INSTRUCTIONS FOR THE TASK → Below are records to be copied exactly; their pictures are to be omitted.

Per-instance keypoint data

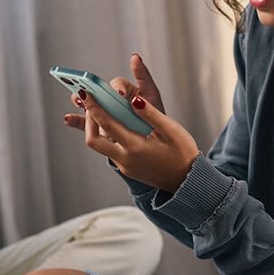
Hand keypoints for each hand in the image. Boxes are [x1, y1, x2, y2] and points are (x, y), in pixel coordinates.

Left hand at [63, 62, 196, 191]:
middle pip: (92, 140)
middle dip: (88, 120)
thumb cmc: (183, 155)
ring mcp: (125, 166)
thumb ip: (151, 114)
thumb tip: (133, 100)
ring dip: (96, 129)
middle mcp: (125, 159)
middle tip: (91, 104)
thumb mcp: (171, 130)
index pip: (106, 124)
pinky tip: (117, 126)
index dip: (93, 106)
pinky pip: (110, 151)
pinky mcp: (127, 169)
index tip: (86, 93)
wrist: (187, 181)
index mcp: (135, 147)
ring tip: (102, 112)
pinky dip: (108, 136)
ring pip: (100, 147)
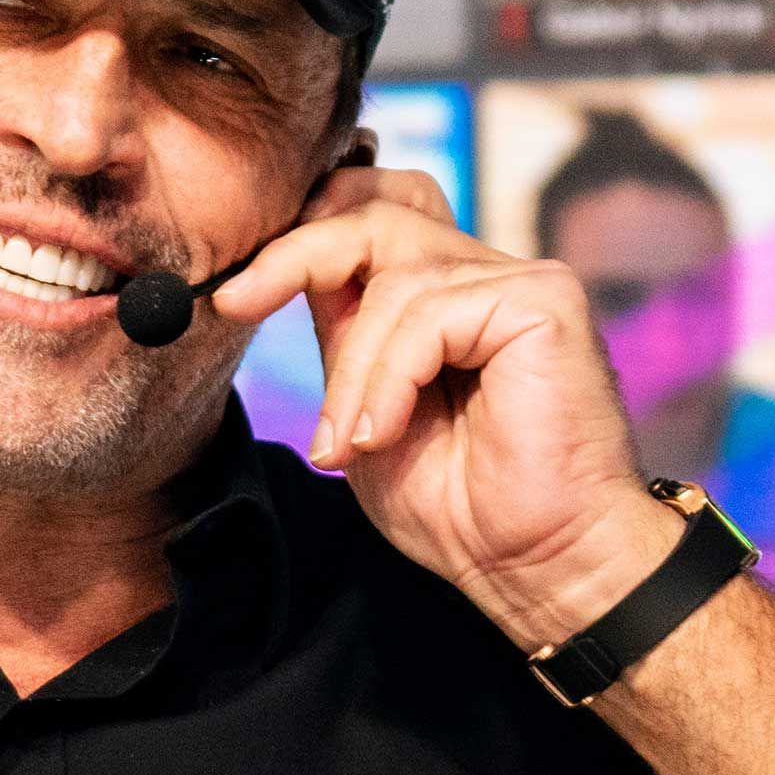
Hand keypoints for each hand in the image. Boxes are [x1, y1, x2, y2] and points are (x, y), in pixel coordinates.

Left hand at [216, 168, 687, 652]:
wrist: (540, 564)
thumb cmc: (463, 508)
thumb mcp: (365, 414)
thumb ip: (341, 342)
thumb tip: (279, 275)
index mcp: (446, 295)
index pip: (372, 215)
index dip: (302, 237)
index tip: (231, 294)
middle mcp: (484, 275)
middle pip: (379, 210)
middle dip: (299, 252)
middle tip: (240, 302)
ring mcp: (521, 280)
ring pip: (393, 277)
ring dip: (351, 370)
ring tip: (348, 445)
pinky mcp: (543, 300)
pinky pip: (427, 314)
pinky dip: (386, 380)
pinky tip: (380, 436)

OUTPUT →
Hand keypoints for each hand in the image. Boxes are [x1, y1, x2, y2] and points are (x, y), in pixel coordinates.

Left hand at [63, 62, 196, 191]:
middle pip: (92, 140)
middle dip: (88, 120)
thumb cmc: (183, 155)
ring mcp: (125, 166)
thumb ip: (151, 114)
thumb tip: (133, 100)
ring dip: (96, 129)
middle mcp: (125, 159)
middle tip: (91, 104)
thumb mcp: (171, 130)
index pip: (106, 124)
pinky tip: (117, 126)
index dip: (93, 106)
pinky pip: (110, 151)
pinky mcp: (127, 169)
index tip: (86, 93)
wrist: (187, 181)
index mcp: (135, 147)
ring tip: (102, 112)
pinky dip: (108, 136)
ring pip: (100, 147)
Hand keypoints for each hand in the image. Boxes are [x1, y1, x2, y2] and points are (x, y), in pixel coordinates.

Left hand at [216, 168, 687, 652]:
wrist: (540, 564)
thumb cmc: (463, 508)
thumb mcp: (365, 414)
thumb ip: (341, 342)
thumb tip: (279, 275)
index mcp: (446, 295)
index pip: (372, 215)
index dip: (302, 237)
index tip: (231, 294)
middle mcp: (484, 275)
middle pip: (379, 210)
middle dip: (299, 252)
middle tip: (240, 302)
ring mcp: (521, 280)
ring pip: (393, 277)
ring dip: (351, 370)
ring tip: (348, 445)
pinky mcp: (543, 300)
pinky pip: (427, 314)
pinky dip: (386, 380)
pinky tip: (380, 436)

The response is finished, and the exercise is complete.